It will take some time to be completely sure of the effect of cutting off the additional money the unemployed were receiving during the pandemic.
But odds are it’s been beneficial, if the measuring stick is based on enticing the unemployed to rejoin the workforce.
Anecdotally, there was plenty of evidence that the federal largesse — adding $300 per week on top of state benefits as well as extending coverage to some categories of workers who previously did not qualify — was a mixed bag. While it helped the unemployed weather one of the worst economic crashes in our nation’s history, it also diminished their incentive to go back to work as long as the additional benefit lasted. Particularly for those in lower-paying service jobs, they could earn more by not working than working. It would take unique individuals to not ride that situation for as long as they could, especially if they worried their jobs placed them at higher risk of contracting COVID-19.
As a result, once the virus-inspired shutdowns ended and the economic recovery began, businesses of all types found themselves in a labor crunch. They couldn’t get back to full employment, even if they wanted to, because they couldn’t entice all of their former workers to come back, nor could they line up enough replacements. The situation put upward pressure on wages, as companies found themselves competing for workers not only with other companies but with the government unemployment subsidies.
The situation was bad for employers.
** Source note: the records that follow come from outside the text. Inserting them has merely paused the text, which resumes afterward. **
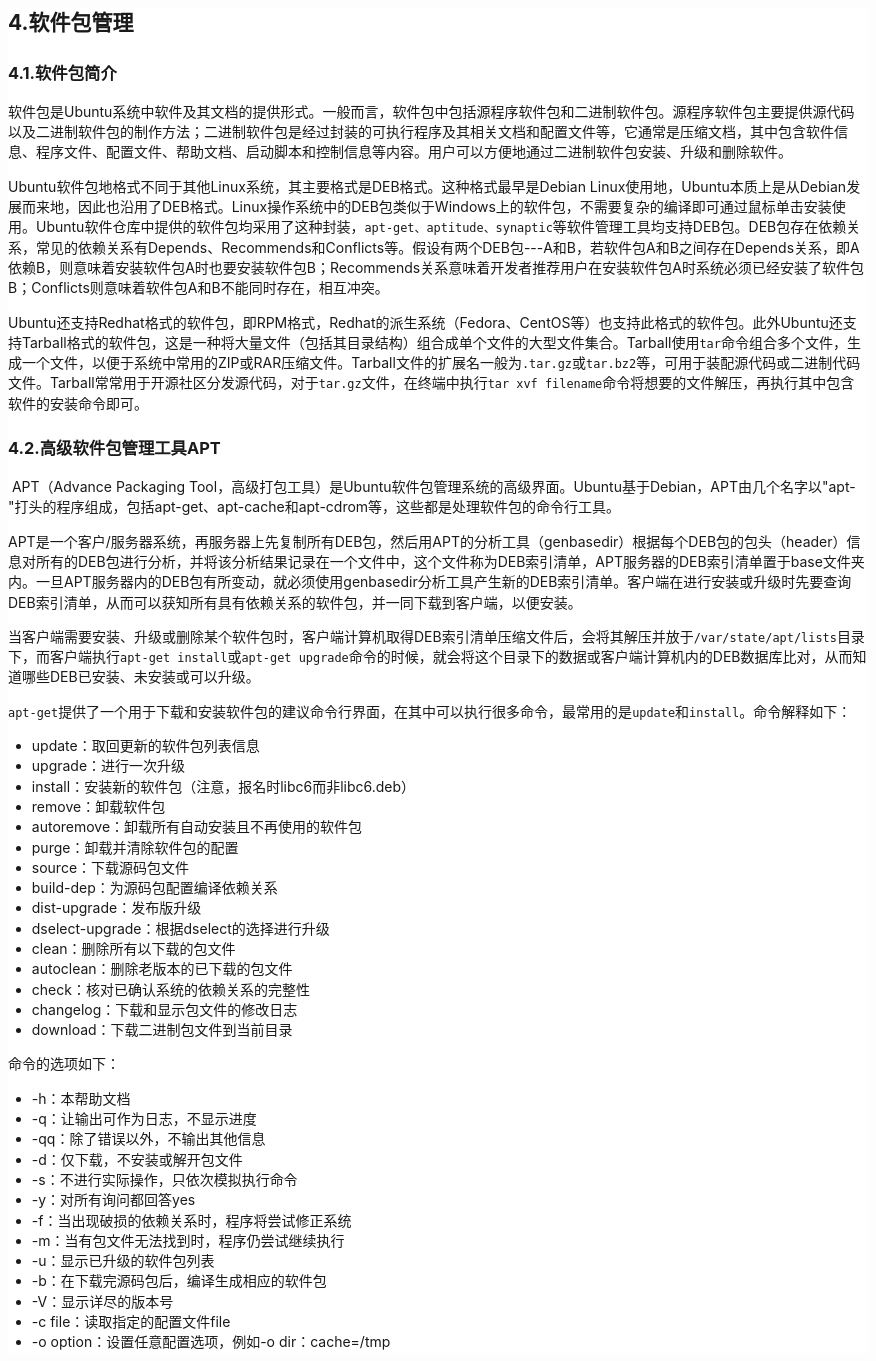 
## 4.软件包管理

### 4.1.软件包简介

​	软件包是Ubuntu系统中软件及其文档的提供形式。一般而言，软件包中包括源程序软件包和二进制软件包。源程序软件包主要提供源代码以及二进制软件包的制作方法；二进制软件包是经过封装的可执行程序及其相关文档和配置文件等，它通常是压缩文档，其中包含软件信息、程序文件、配置文件、帮助文档、启动脚本和控制信息等内容。用户可以方便地通过二进制软件包安装、升级和删除软件。

​	Ubuntu软件包地格式不同于其他Linux系统，其主要格式是DEB格式。这种格式最早是Debian Linux使用地，Ubuntu本质上是从Debian发展而来地，因此也沿用了DEB格式。Linux操作系统中的DEB包类似于Windows上的软件包，不需要复杂的编译即可通过鼠标单击安装使用。Ubuntu软件仓库中提供的软件包均采用了这种封装，`apt-get、aptitude、synaptic`等软件管理工具均支持DEB包。DEB包存在依赖关系，常见的依赖关系有Depends、Recommends和Conflicts等。假设有两个DEB包---A和B，若软件包A和B之间存在Depends关系，即A依赖B，则意味着安装软件包A时也要安装软件包B；Recommends关系意味着开发者推荐用户在安装软件包A时系统必须已经安装了软件包B；Conflicts则意味着软件包A和B不能同时存在，相互冲突。

​	Ubuntu还支持Redhat格式的软件包，即RPM格式，Redhat的派生系统（Fedora、CentOS等）也支持此格式的软件包。此外Ubuntu还支持Tarball格式的软件包，这是一种将大量文件（包括其目录结构）组合成单个文件的大型文件集合。Tarball使用`tar`命令组合多个文件，生成一个文件，以便于系统中常用的ZIP或RAR压缩文件。Tarball文件的扩展名一般为`.tar.gz`或`tar.bz2`等，可用于装配源代码或二进制代码文件。Tarball常常用于开源社区分发源代码，对于`tar.gz`文件，在终端中执行`tar xvf filename`命令将想要的文件解压，再执行其中包含软件的安装命令即可。

### 4.2.高级软件包管理工具APT

​	APT（Advance Packaging Tool，高级打包工具）是Ubuntu软件包管理系统的高级界面。Ubuntu基于Debian，APT由几个名字以"apt-"打头的程序组成，包括apt-get、apt-cache和apt-cdrom等，这些都是处理软件包的命令行工具。

​	APT是一个客户/服务器系统，再服务器上先复制所有DEB包，然后用APT的分析工具（genbasedir）根据每个DEB包的包头（header）信息对所有的DEB包进行分析，并将该分析结果记录在一个文件中，这个文件称为DEB索引清单，APT服务器的DEB索引清单置于base文件夹内。一旦APT服务器内的DEB包有所变动，就必须使用genbasedir分析工具产生新的DEB索引清单。客户端在进行安装或升级时先要查询DEB索引清单，从而可以获知所有具有依赖关系的软件包，并一同下载到客户端，以便安装。

​	当客户端需要安装、升级或删除某个软件包时，客户端计算机取得DEB索引清单压缩文件后，会将其解压并放于`/var/state/apt/lists`目录下，而客户端执行`apt-get install`或`apt-get upgrade`命令的时候，就会将这个目录下的数据或客户端计算机内的DEB数据库比对，从而知道哪些DEB已安装、未安装或可以升级。

​	`apt-get`提供了一个用于下载和安装软件包的建议命令行界面，在其中可以执行很多命令，最常用的是`update`和`install`。命令解释如下：

- update：取回更新的软件包列表信息
- upgrade：进行一次升级
- install：安装新的软件包（注意，报名时libc6而非libc6.deb）
- remove：卸载软件包
- autoremove：卸载所有自动安装且不再使用的软件包
- purge：卸载并清除软件包的配置
- source：下载源码包文件
- build-dep：为源码包配置编译依赖关系
- dist-upgrade：发布版升级
- dselect-upgrade：根据dselect的选择进行升级
- clean：删除所有以下载的包文件
- autoclean：删除老版本的已下载的包文件
- check：核对已确认系统的依赖关系的完整性
- changelog：下载和显示包文件的修改日志
- download：下载二进制包文件到当前目录

命令的选项如下：

- -h：本帮助文档
- -q：让输出可作为日志，不显示进度
- -qq：除了错误以外，不输出其他信息
- -d：仅下载，不安装或解开包文件
- -s：不进行实际操作，只依次模拟执行命令
- -y：对所有询问都回答yes
- -f：当出现破损的依赖关系时，程序将尝试修正系统
- -m：当有包文件无法找到时，程序仍尝试继续执行
- -u：显示已升级的软件包列表
- -b：在下载完源码包后，编译生成相应的软件包
- -V：显示详尽的版本号
- -c file：读取指定的配置文件file
- -o option：设置任意配置选项，例如-o dir：cache=/tmp
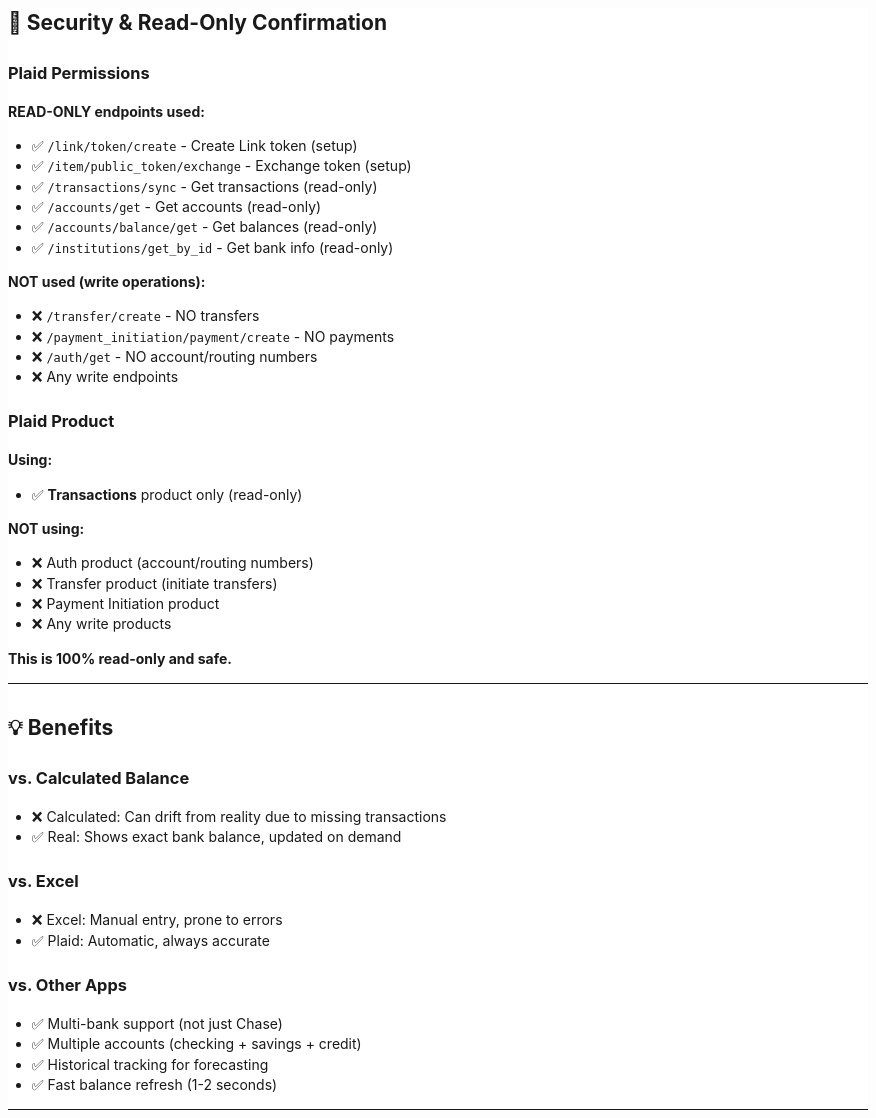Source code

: 
## 🔐 Security & Read-Only Confirmation

### Plaid Permissions

**READ-ONLY endpoints used:**
- ✅ `/link/token/create` - Create Link token (setup)
- ✅ `/item/public_token/exchange` - Exchange token (setup)
- ✅ `/transactions/sync` - Get transactions (read-only)
- ✅ `/accounts/get` - Get accounts (read-only)
- ✅ `/accounts/balance/get` - Get balances (read-only)
- ✅ `/institutions/get_by_id` - Get bank info (read-only)

**NOT used (write operations):**
- ❌ `/transfer/create` - NO transfers
- ❌ `/payment_initiation/payment/create` - NO payments
- ❌ `/auth/get` - NO account/routing numbers
- ❌ Any write endpoints

### Plaid Product

**Using:**
- ✅ **Transactions** product only (read-only)

**NOT using:**
- ❌ Auth product (account/routing numbers)
- ❌ Transfer product (initiate transfers)
- ❌ Payment Initiation product
- ❌ Any write products

**This is 100% read-only and safe.**

---

## 💡 Benefits

### vs. Calculated Balance
- ❌ Calculated: Can drift from reality due to missing transactions
- ✅ Real: Shows exact bank balance, updated on demand

### vs. Excel
- ❌ Excel: Manual entry, prone to errors
- ✅ Plaid: Automatic, always accurate

### vs. Other Apps
- ✅ Multi-bank support (not just Chase)
- ✅ Multiple accounts (checking + savings + credit)
- ✅ Historical tracking for forecasting
- ✅ Fast balance refresh (1-2 seconds)

---
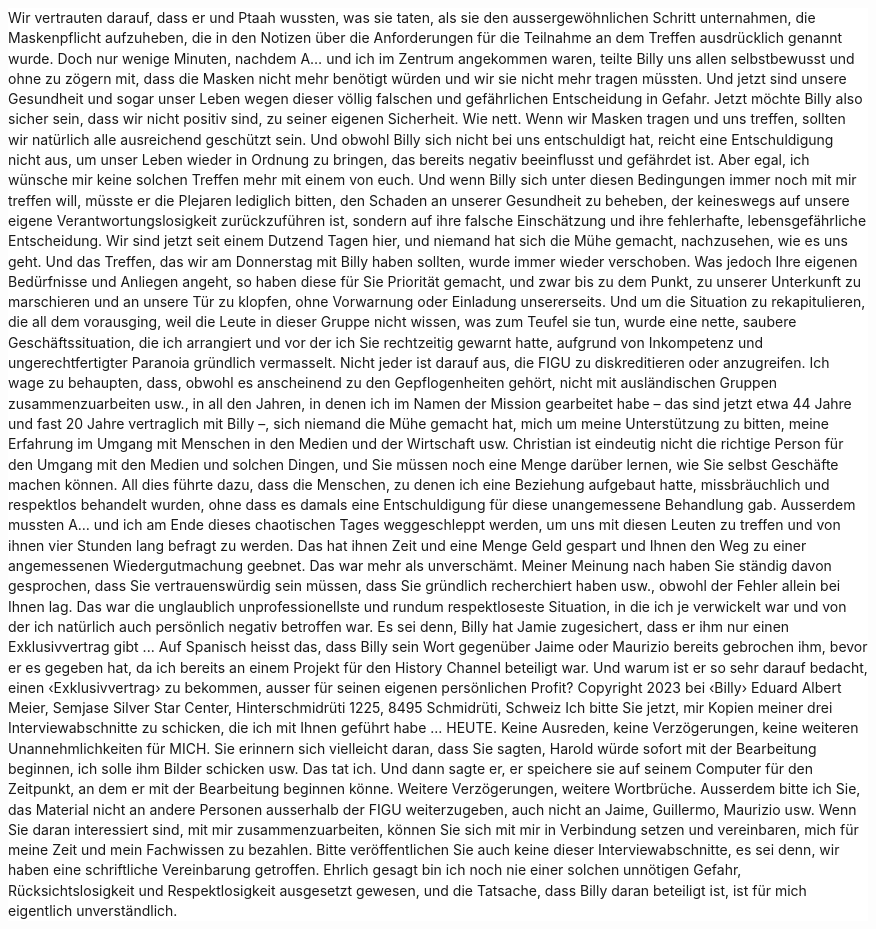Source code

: Wir vertrauten darauf, dass er und Ptaah wussten, was sie taten, als sie den aussergewöhnlichen Schritt unternahmen, die Maskenpflicht aufzuheben, die in den Notizen über die Anforderungen für die Teilnahme an dem Treffen ausdrücklich genannt wurde. Doch nur wenige Minuten, nachdem A… und ich im Zentrum angekommen waren, teilte Billy uns allen selbstbewusst und ohne zu zögern mit, dass die Masken nicht mehr benötigt würden und wir sie nicht mehr tragen müssten.
Und jetzt sind unsere Gesundheit und sogar unser Leben wegen dieser völlig falschen und gefährlichen Entscheidung in Gefahr.
Jetzt möchte Billy also sicher sein, dass wir nicht positiv sind, zu seiner eigenen Sicherheit. Wie nett. Wenn wir Masken tragen und uns treffen, sollten wir natürlich alle ausreichend geschützt sein. Und obwohl Billy sich nicht bei uns entschuldigt hat, reicht eine Entschuldigung nicht aus, um unser Leben wieder in Ordnung zu bringen, das bereits negativ beeinflusst und gefährdet ist.
Aber egal, ich wünsche mir keine solchen Treffen mehr mit einem von euch. Und wenn Billy sich unter diesen Bedingungen immer noch mit mir treffen will, müsste er die Plejaren lediglich bitten, den Schaden an unserer Gesundheit zu beheben, der keineswegs auf unsere eigene Verantwortungslosigkeit zurückzuführen ist, sondern auf ihre falsche Einschätzung und ihre fehlerhafte, lebensgefährliche Entscheidung.
Wir sind jetzt seit einem Dutzend Tagen hier, und niemand hat sich die Mühe gemacht, nachzusehen, wie es uns geht. Und das Treffen, das wir am Donnerstag mit Billy haben sollten, wurde immer wieder verschoben. Was jedoch Ihre eigenen Bedürfnisse und Anliegen angeht, so haben diese für Sie Priorität gemacht, und zwar bis zu dem Punkt, zu unserer Unterkunft zu marschieren und an unsere Tür zu klopfen, ohne Vorwarnung oder Einladung unsererseits.
Und um die Situation zu rekapitulieren, die all dem vorausging, weil die Leute in dieser Gruppe nicht wissen, was zum Teufel sie tun, wurde eine nette, saubere Geschäftssituation, die ich arrangiert und vor der ich Sie rechtzeitig gewarnt hatte, aufgrund von Inkompetenz und ungerechtfertigter Paranoia gründlich vermasselt.
Nicht jeder ist darauf aus, die FIGU zu diskreditieren oder anzugreifen. Ich wage zu behaupten, dass, obwohl es anscheinend zu den Gepflogenheiten gehört, nicht mit ausländischen Gruppen zusammenzuarbeiten usw., in all den Jahren, in denen ich im Namen der Mission gearbeitet habe – das sind jetzt etwa 44 Jahre und fast 20 Jahre vertraglich mit Billy –, sich niemand die Mühe gemacht hat, mich um meine Unterstützung zu bitten, meine Erfahrung im Umgang mit Menschen in den Medien und der Wirtschaft usw. Christian ist eindeutig nicht die richtige Person für den Umgang mit den Medien und solchen Dingen, und Sie müssen noch eine Menge darüber lernen, wie Sie selbst Geschäfte machen können. All dies führte dazu, dass die Menschen, zu denen ich eine Beziehung aufgebaut hatte, missbräuchlich und respektlos behandelt wurden, ohne dass es damals eine Entschuldigung für diese unangemessene Behandlung gab.
Ausserdem mussten A… und ich am Ende dieses chaotischen Tages weggeschleppt werden, um uns mit diesen Leuten zu treffen und von ihnen vier Stunden lang befragt zu werden. Das hat ihnen Zeit und eine Menge Geld gespart und Ihnen den Weg zu einer angemessenen Wiedergutmachung geebnet. Das war mehr als unverschämt. Meiner Meinung nach haben Sie ständig davon gesprochen, dass Sie vertrauenswürdig sein müssen, dass Sie gründlich recherchiert haben usw., obwohl der Fehler allein bei Ihnen lag.
Das war die unglaublich unprofessionellste und rundum respektloseste Situation, in die ich je verwickelt war und von der ich natürlich auch persönlich negativ betroffen war.
Es sei denn, Billy hat Jamie zugesichert, dass er ihm nur einen Exklusivvertrag gibt ... Auf Spanisch heisst das, dass Billy sein Wort gegenüber Jaime oder Maurizio bereits gebrochen ihm, bevor er es gegeben hat, da ich bereits an einem Projekt für den History Channel beteiligt war. Und warum ist er so sehr darauf bedacht, einen ‹Exklusivvertrag› zu bekommen, ausser für seinen eigenen persönlichen Profit?
Copyright 2023 bei ‹Billy› Eduard Albert Meier, Semjase Silver Star Center, Hinterschmidrüti 1225, 8495 Schmidrüti, Schweiz Ich bitte Sie jetzt, mir Kopien meiner drei Interviewabschnitte zu schicken, die ich mit Ihnen geführt habe ... HEUTE.
Keine Ausreden, keine Verzögerungen, keine weiteren Unannehmlichkeiten für MICH. Sie erinnern sich vielleicht daran, dass Sie sagten, Harold würde sofort mit der Bearbeitung beginnen, ich solle ihm Bilder schicken usw. Das tat ich. Und dann sagte er, er speichere sie auf seinem Computer für den Zeitpunkt, an dem er mit der Bearbeitung beginnen könne.
Weitere Verzögerungen, weitere Wortbrüche. Ausserdem bitte ich Sie, das Material nicht an andere Personen ausserhalb der FIGU weiterzugeben, auch nicht an Jaime, Guillermo, Maurizio usw. Wenn Sie daran interessiert sind, mit mir zusammenzuarbeiten, können Sie sich mit mir in Verbindung setzen und vereinbaren, mich für meine Zeit und mein Fachwissen zu bezahlen.
Bitte veröffentlichen Sie auch keine dieser Interviewabschnitte, es sei denn, wir haben eine schriftliche Vereinbarung getroffen.
Ehrlich gesagt bin ich noch nie einer solchen unnötigen Gefahr, Rücksichtslosigkeit und Respektlosigkeit ausgesetzt gewesen, und die Tatsache, dass Billy daran beteiligt ist, ist für mich eigentlich unverständlich.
It might have been bad for the workers, too.
That’s what Tarren Bragdon of the Foundation for Government Accountability argues.
In a recent op-ed column, the president and CEO of the conservative nonprofit organization suggests that even though those getting the free money might initially resent its end, they will be better served over the long haul by being forced back into gainful employment.
“Research shows that people who are unemployed for more than six months make up to 15% less income than they did in their previous job once they reenter the workforce as they fall behind their cohorts in both skill and experience,” Bragdon writes.
That’s an interesting take, if it’s true.
Mississippi and two dozen other states opted to cancel the extra $300 federal payment early, but they did so mostly out of concern for businesses located within their borders, not because of any paternalistic sentiments toward workers.
According to Bragdon, these opt-out states are already showing that it was the right decision by economic measurements. They have been posting lower jobless rates and fewer jobless claims than those states that continued the extra unemployment benefit through its expiration this past Monday.
An improved job picture should also mean healthier economies, which is a plus for workers, too. Strong economies produce greater job stability, higher wages and more opportunities for advancement.
During an economic crash, extra government handouts for those of sound mind and body might be a necessity. The quicker, however, that individuals earn their money from their own labor, the better off they will be.